I think Georgie must have found out, because she and Daisy stopped talking to each other.
’ Maddie leans closer to me and lowers her voice.
‘And then, a couple of nights before Daisy died, Georgie and Dan had this big row. There was only me at home, so they just let rip, they didn’t care that I heard it all.
Georgie was screaming at him – she said horrible things about Daisy. ’
‘Shit ... Did you ever tell the police?’
Maddie shakes her head.
‘That’s pretty damning, Maddie. You should have told someone .’
‘Dan and Georgie were always arguing.’
‘Yeah, but if Georgie was saying terrible things about someone and a couple of nights later Daisy was dead ... I mean, that sounds like a motive.’ I make sure I say this loud enough for the recording.
‘There was no point telling anyone.
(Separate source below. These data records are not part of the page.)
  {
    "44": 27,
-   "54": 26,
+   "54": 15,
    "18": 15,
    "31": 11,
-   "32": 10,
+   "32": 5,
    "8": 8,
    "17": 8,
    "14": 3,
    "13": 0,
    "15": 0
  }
It wouldn’t have changed anything.
’ She’s still talking quietly, but I’m sure the mic will pick it up.
Those two million armchair detectives will love this scoop.
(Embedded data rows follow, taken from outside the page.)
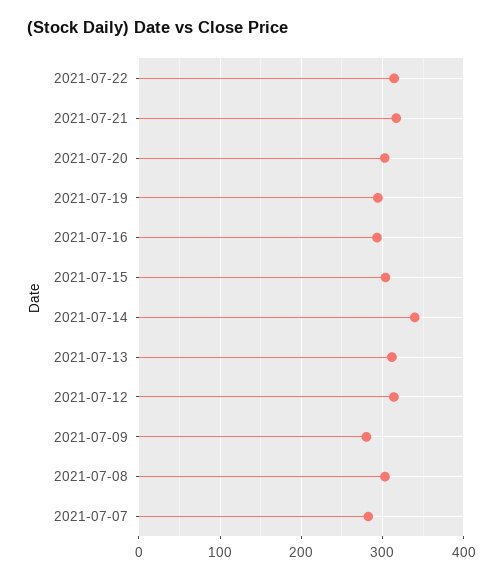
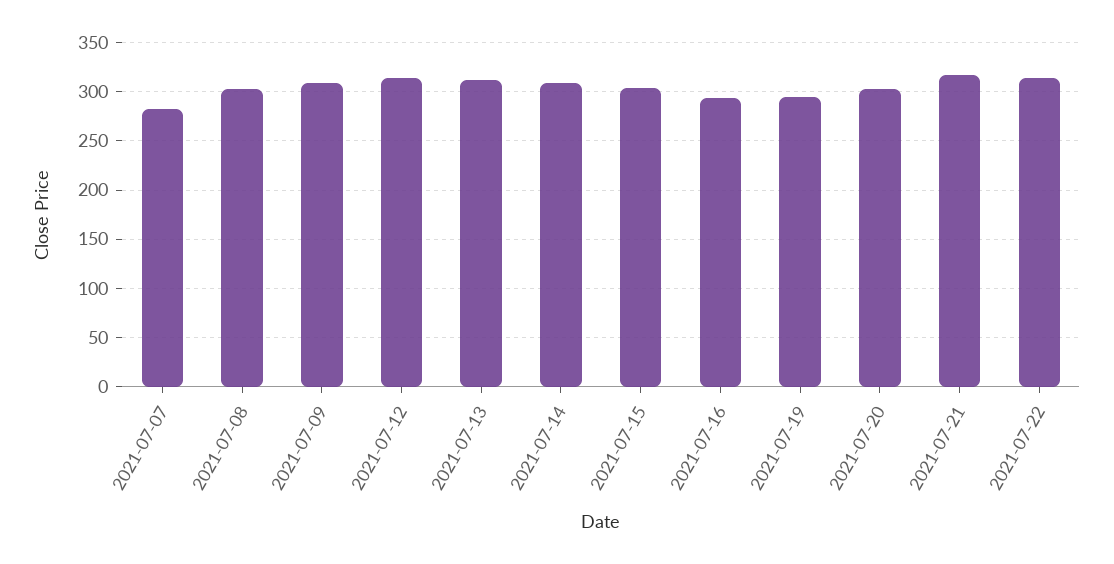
  {
    "2021-07-22": 310,
    "2021-07-21": 320,
    "2021-07-20": 300,
    "2021-07-19": 290,
    "2021-07-16": 290,
    "2021-07-15": 300,
-   "2021-07-14": 340,
+   "2021-07-14": 310,
    "2021-07-13": 310,
    "2021-07-12": 310,
-   "2021-07-09": 280,
+   "2021-07-09": 310,
    "2021-07-08": 300,
    "2021-07-07": 280
  }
‘Lots of people were angry with Daisy. That doesn’t change the fact that David Montgomery was the one who battered her head in with his own hammer that night. ’
She says this so matter-of-factly, I wonder if we’ve all become desensitised to murder?
But I’m still surprised that Dan and Daisy had a thing.
Daisy loved older men. Hearing about her and Dan makes me wonder what else I missed that was staring me in the face.
I’d hoped that this weekend I could lay some ghosts to rest, but all it’s done so far is open up the wound, and posed more questions.
And what’s fascinating and terrifying is that we all know different things about different people, and have different perspectives on what happened back then.
Having been apart for so long, we’re remembering things differently, and stuff is coming out that we didn’t all see before.
Perhaps that’s what the podcast keys into – it unlocks the past, releases the jumble of our memories into this confined space, and waits for the truth to emerge.